JSON Complex Example


Now that we've covered all the basics, you can see that JSON is minimal, simple & flexible. This makes it extremely powerful and hence has made it a very popular format.

In the real-world, it is likely that you will encounter complex nested examples of JSON text as seen below. However, keep in mind that any piece of JSON text adheres to the simple rules we've seen above. The complexity comes from the hierarchical structural representation of real-world data which aims to preserve the relationship & associations between data points.

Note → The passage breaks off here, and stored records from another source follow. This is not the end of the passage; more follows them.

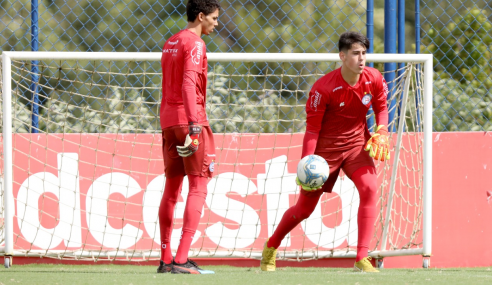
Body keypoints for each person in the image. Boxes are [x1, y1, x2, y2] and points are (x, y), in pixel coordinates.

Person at [260, 31, 390, 273]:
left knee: (370, 188)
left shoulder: (374, 78)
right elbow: (312, 131)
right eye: (355, 54)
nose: (361, 59)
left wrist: (382, 131)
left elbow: (381, 108)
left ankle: (362, 257)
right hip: (323, 156)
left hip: (355, 147)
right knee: (304, 210)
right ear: (342, 56)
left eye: (364, 53)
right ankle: (271, 246)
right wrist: (306, 162)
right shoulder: (323, 89)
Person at [157, 0, 220, 275]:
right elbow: (187, 83)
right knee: (198, 186)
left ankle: (165, 257)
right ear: (201, 16)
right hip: (189, 120)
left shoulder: (171, 41)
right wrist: (195, 125)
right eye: (215, 18)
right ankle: (182, 259)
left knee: (172, 188)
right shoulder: (195, 44)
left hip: (168, 121)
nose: (216, 24)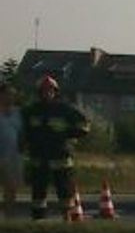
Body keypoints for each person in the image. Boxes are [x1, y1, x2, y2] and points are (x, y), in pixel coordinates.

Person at [21, 75, 90, 221]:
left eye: (50, 90)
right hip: (38, 157)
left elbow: (84, 125)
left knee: (64, 190)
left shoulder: (65, 109)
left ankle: (67, 219)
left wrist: (67, 133)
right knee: (38, 191)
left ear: (55, 92)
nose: (47, 93)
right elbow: (22, 130)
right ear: (39, 92)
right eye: (44, 90)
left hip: (61, 156)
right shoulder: (30, 111)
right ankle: (38, 221)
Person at [0, 82, 22, 218]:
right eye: (7, 94)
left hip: (13, 156)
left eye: (13, 94)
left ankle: (9, 219)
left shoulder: (18, 113)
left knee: (11, 189)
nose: (11, 97)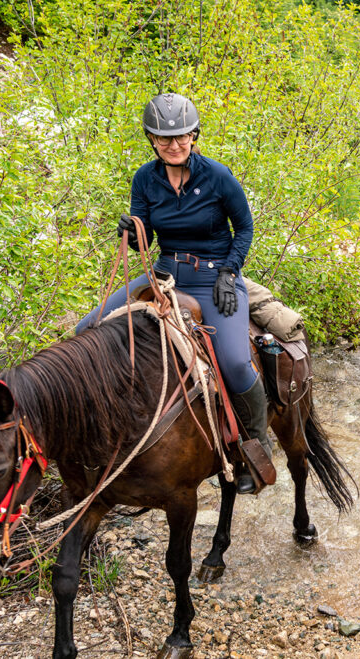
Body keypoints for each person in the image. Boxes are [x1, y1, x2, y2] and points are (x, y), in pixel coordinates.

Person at [76, 93, 270, 494]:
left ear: (194, 135)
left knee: (234, 362)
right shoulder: (144, 179)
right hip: (164, 275)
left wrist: (229, 272)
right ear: (151, 139)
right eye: (164, 139)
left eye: (181, 137)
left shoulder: (218, 176)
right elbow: (143, 243)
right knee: (86, 330)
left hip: (214, 277)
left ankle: (257, 444)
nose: (174, 145)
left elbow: (245, 227)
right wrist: (131, 233)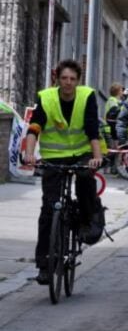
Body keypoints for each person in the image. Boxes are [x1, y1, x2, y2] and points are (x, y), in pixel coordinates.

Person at [23, 59, 103, 285]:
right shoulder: (46, 97)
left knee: (86, 177)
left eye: (72, 79)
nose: (68, 83)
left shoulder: (86, 96)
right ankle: (44, 264)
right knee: (49, 208)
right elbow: (34, 127)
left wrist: (96, 158)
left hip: (81, 153)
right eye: (64, 78)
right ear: (57, 79)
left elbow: (91, 129)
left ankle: (88, 217)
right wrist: (30, 154)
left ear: (78, 81)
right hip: (54, 157)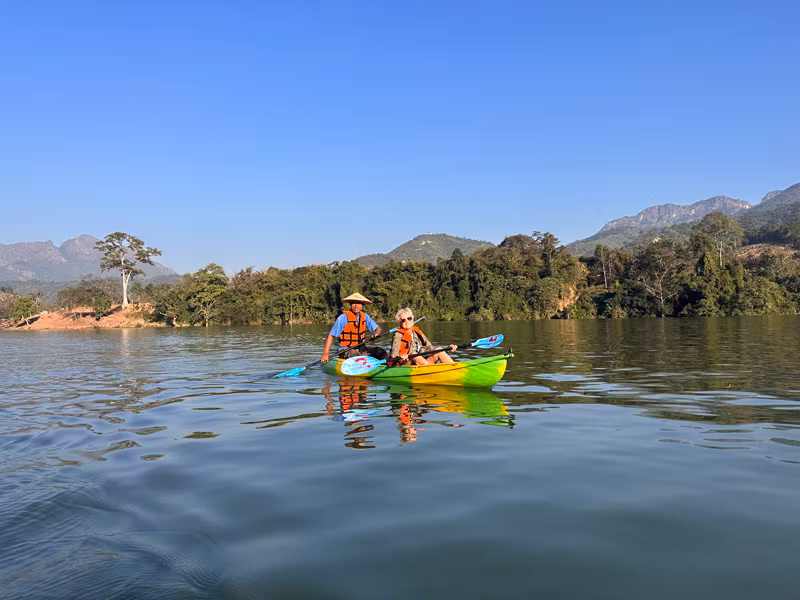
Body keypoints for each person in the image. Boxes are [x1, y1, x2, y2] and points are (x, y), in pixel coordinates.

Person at [321, 293, 384, 363]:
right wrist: (326, 352)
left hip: (361, 349)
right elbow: (331, 335)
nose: (356, 306)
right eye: (354, 303)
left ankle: (387, 365)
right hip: (345, 349)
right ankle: (363, 364)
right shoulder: (342, 318)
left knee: (380, 351)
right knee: (356, 355)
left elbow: (378, 329)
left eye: (359, 303)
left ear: (362, 305)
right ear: (350, 304)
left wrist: (376, 334)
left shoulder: (365, 317)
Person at [389, 307, 457, 365]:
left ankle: (454, 368)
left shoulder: (417, 332)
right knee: (414, 354)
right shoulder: (397, 335)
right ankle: (432, 372)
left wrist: (447, 348)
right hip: (405, 364)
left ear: (413, 318)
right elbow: (394, 355)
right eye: (403, 320)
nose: (407, 321)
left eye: (409, 318)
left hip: (421, 363)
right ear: (400, 322)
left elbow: (430, 347)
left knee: (438, 350)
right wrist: (401, 357)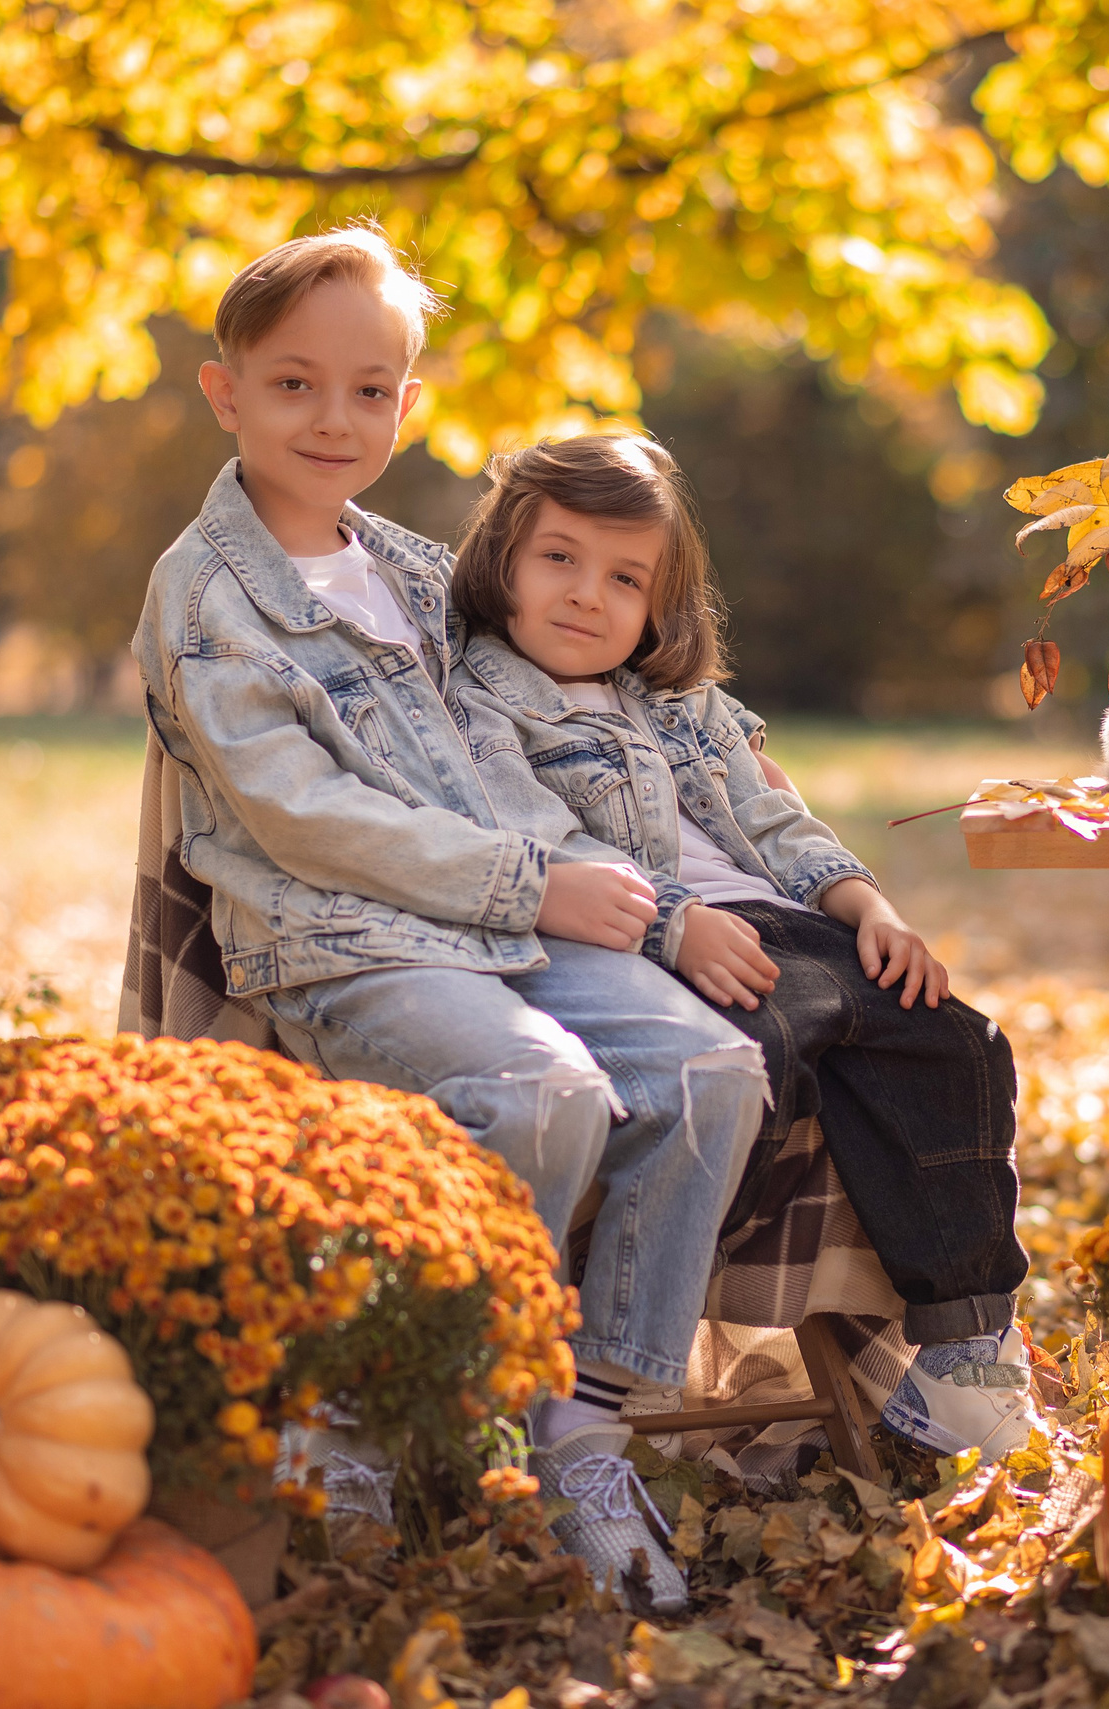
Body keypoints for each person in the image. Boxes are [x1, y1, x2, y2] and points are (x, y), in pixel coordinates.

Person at [128, 227, 766, 1609]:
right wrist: (531, 885)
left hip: (507, 931)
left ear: (407, 405)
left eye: (369, 390)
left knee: (710, 1068)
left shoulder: (421, 575)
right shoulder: (208, 595)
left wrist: (654, 896)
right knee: (542, 1094)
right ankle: (369, 1420)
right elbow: (307, 816)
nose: (334, 418)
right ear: (224, 391)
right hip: (346, 941)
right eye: (294, 384)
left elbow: (524, 744)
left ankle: (582, 1424)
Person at [445, 431, 1040, 1461]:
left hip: (796, 926)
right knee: (755, 1057)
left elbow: (777, 821)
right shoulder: (481, 699)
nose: (587, 594)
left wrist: (870, 907)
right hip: (657, 946)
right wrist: (674, 923)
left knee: (954, 1039)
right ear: (501, 562)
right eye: (558, 558)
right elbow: (543, 841)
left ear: (659, 604)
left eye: (625, 577)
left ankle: (966, 1345)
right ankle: (643, 1341)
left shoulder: (685, 704)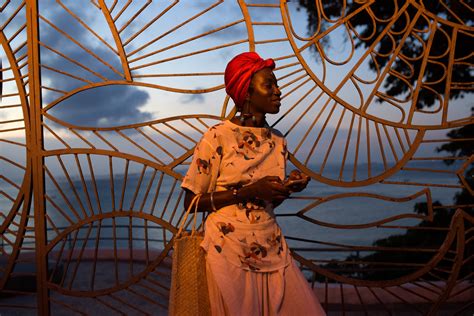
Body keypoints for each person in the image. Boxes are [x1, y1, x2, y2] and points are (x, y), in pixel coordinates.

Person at [181, 52, 326, 315]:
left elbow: (267, 202)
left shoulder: (278, 141)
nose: (278, 91)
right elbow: (190, 203)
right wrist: (247, 192)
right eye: (269, 85)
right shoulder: (217, 137)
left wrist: (286, 188)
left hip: (272, 246)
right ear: (247, 93)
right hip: (228, 251)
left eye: (276, 84)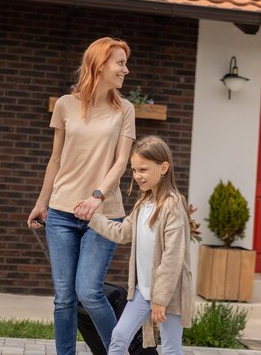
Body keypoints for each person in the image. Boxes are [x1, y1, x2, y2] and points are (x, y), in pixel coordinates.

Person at [27, 37, 136, 355]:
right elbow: (56, 159)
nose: (125, 70)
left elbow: (120, 161)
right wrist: (41, 202)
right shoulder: (65, 105)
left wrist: (97, 197)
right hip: (60, 212)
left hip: (103, 214)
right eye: (120, 63)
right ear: (100, 65)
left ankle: (117, 352)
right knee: (64, 297)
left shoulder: (124, 110)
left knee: (88, 291)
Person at [76, 136, 193, 355]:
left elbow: (172, 257)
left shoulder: (173, 205)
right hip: (143, 291)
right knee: (119, 338)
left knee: (170, 347)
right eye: (134, 170)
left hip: (169, 293)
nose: (137, 176)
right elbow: (122, 233)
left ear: (163, 168)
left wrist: (160, 300)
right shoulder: (143, 203)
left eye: (143, 170)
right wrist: (92, 217)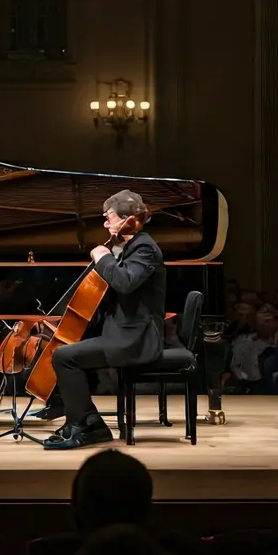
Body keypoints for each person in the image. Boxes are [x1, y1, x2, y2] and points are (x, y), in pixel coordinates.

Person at [43, 190, 167, 450]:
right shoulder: (129, 248)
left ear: (128, 219)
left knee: (64, 357)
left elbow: (125, 282)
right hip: (122, 333)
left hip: (136, 339)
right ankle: (81, 421)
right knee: (64, 352)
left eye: (110, 217)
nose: (105, 223)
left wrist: (103, 257)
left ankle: (88, 426)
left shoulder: (144, 247)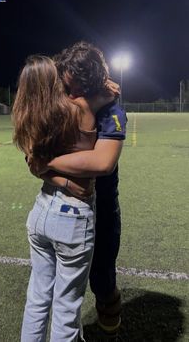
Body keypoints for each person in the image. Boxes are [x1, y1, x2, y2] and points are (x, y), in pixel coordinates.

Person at [12, 55, 118, 342]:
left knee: (37, 299)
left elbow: (36, 164)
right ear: (50, 83)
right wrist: (102, 94)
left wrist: (57, 174)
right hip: (71, 218)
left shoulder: (30, 116)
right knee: (66, 309)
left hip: (41, 213)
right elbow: (98, 162)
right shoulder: (75, 109)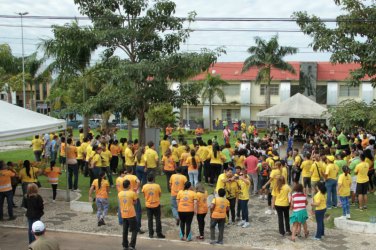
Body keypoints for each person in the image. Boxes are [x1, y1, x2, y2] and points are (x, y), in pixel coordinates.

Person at [141, 174, 165, 239]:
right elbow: (160, 194)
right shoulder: (157, 186)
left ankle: (150, 234)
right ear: (153, 179)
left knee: (150, 220)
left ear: (147, 179)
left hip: (148, 205)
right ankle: (159, 233)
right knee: (158, 219)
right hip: (156, 204)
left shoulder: (144, 186)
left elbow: (144, 194)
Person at [119, 180, 138, 250]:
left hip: (124, 214)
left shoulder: (120, 193)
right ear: (129, 185)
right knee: (134, 230)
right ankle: (132, 245)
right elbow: (135, 202)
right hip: (131, 214)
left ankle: (125, 245)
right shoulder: (132, 193)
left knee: (125, 230)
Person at [123, 167, 144, 234]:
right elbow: (138, 181)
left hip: (126, 196)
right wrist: (136, 188)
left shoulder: (125, 177)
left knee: (129, 211)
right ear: (132, 171)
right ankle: (137, 227)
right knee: (138, 212)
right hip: (133, 195)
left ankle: (130, 227)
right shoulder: (134, 176)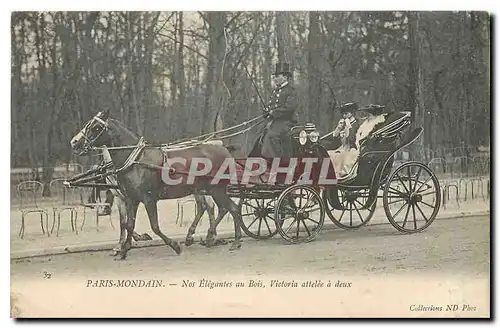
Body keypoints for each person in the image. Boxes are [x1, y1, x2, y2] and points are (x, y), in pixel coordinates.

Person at [258, 62, 299, 159]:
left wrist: (274, 112)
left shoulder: (291, 90)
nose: (275, 79)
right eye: (274, 77)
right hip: (274, 122)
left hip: (286, 122)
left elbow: (289, 108)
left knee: (272, 136)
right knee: (259, 135)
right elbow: (271, 106)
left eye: (277, 76)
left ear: (285, 77)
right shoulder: (275, 91)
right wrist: (267, 111)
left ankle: (278, 161)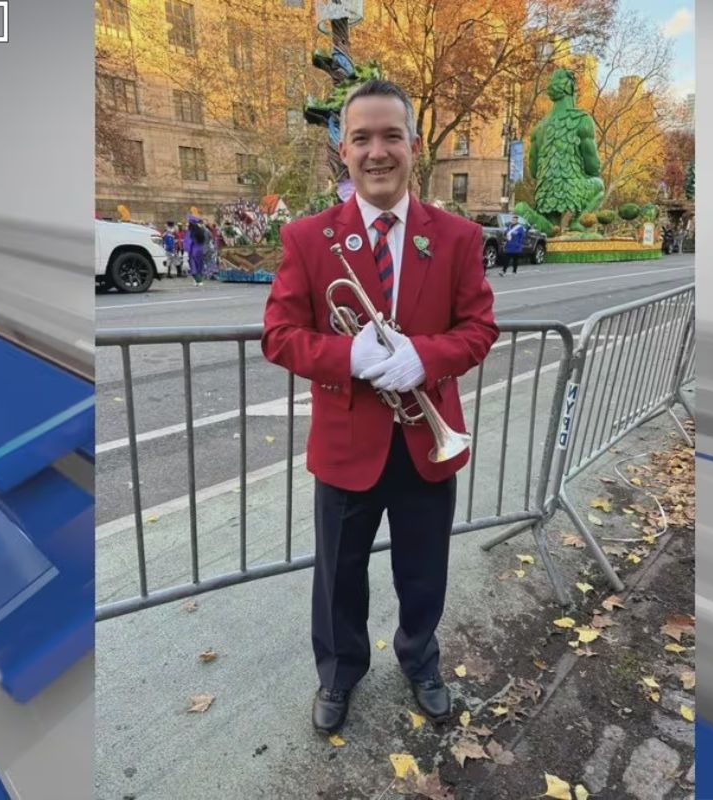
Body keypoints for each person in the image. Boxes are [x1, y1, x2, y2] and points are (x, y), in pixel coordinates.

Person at [261, 79, 498, 736]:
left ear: (414, 146)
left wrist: (425, 357)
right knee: (338, 576)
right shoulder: (310, 239)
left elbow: (478, 329)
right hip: (346, 444)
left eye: (390, 136)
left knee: (424, 570)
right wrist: (350, 358)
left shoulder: (455, 237)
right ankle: (339, 673)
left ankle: (420, 661)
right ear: (343, 150)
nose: (376, 151)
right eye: (360, 137)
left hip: (429, 441)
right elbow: (278, 337)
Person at [187, 215, 207, 286]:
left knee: (193, 266)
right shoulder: (201, 231)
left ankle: (198, 281)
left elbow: (188, 242)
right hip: (201, 249)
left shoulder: (191, 232)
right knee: (200, 265)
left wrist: (188, 250)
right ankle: (199, 281)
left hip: (194, 249)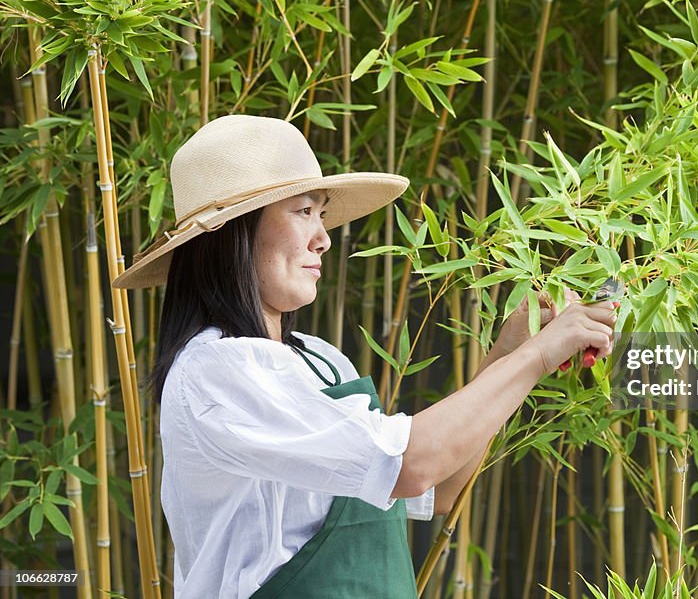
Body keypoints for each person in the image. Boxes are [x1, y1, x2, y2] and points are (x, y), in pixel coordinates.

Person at [112, 114, 617, 598]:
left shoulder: (320, 361)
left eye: (322, 214)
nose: (323, 238)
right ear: (233, 233)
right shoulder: (216, 371)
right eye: (304, 211)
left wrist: (511, 350)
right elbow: (411, 464)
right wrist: (538, 357)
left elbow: (435, 488)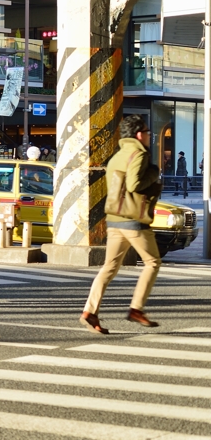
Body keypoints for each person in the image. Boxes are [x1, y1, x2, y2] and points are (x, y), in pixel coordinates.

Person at [80, 114, 162, 334]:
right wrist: (154, 174)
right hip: (133, 219)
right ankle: (136, 308)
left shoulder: (117, 156)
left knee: (109, 268)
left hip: (114, 220)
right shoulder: (139, 154)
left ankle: (90, 310)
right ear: (138, 134)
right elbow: (135, 184)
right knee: (152, 262)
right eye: (146, 132)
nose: (148, 136)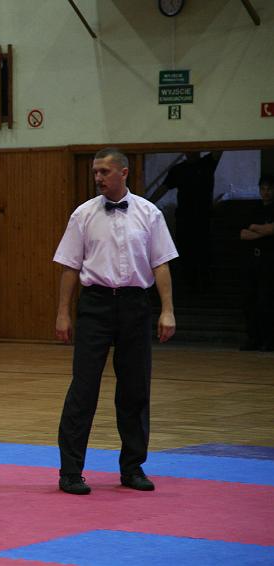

Below is an example of a "Document Database" which is a type of nonrelational database that stores and queries JSON documents. The bookstore database below has four primary attributes:

  1. name
  2. access permission
  3. location
  4. inventory
  • The attributes "name" and "location" contain simple strings as values.
  • The attributes "access permission" and "inventory" are nested further demonstrating the hierarchical nature of JSON.
  • The "inventory" attribute consists of an array of three objects with each object representing a unique book available in the bookstore and has its own schema.
Copy
{
	"Database": {
		"name": "Bookstore",
		"access permission": [{
			"Administrator": ["Read", "Insert", "Delete", "Modify"],
			"Manager": "Insert",
			"Sales Representative": ["Read", "Modify"]
		}],
		"location": "New York, USA",
		"inventory": [{
				"title": "The Great Gatsby",
				"author": "F. Scott Fitzgerald",
				"genre": "Fiction",
				"price": 12.99,
				"availability": true,
				"# in stock": 8,
				"Find in Store": {
					"Isle": 34,
					"Side": "Right",
					"Stack #": 11
				}
			},
			{
				"title": "To Kill a Mockingbird",
				"author": "Harper Lee",
				"genre": "Fiction",
				"price": 10.50,
				"availability": false,
				"expected availability date": "End of 2023",
				"Find in Store": {
					"Isle": "",
					"Side": "",
					"Stack #": ""
				}
			},
			{
				"title": "1984",
				"author": "George Orwell",
				"genre": "Science Fiction",
				"price": 9.75,
				"availability": true,
				"discount code": "My15Off",
				"Find in Store": {
					"Isle": 17,
					"Side": "Left",
					"Stack #": 10
				}
			}
		]
	}
}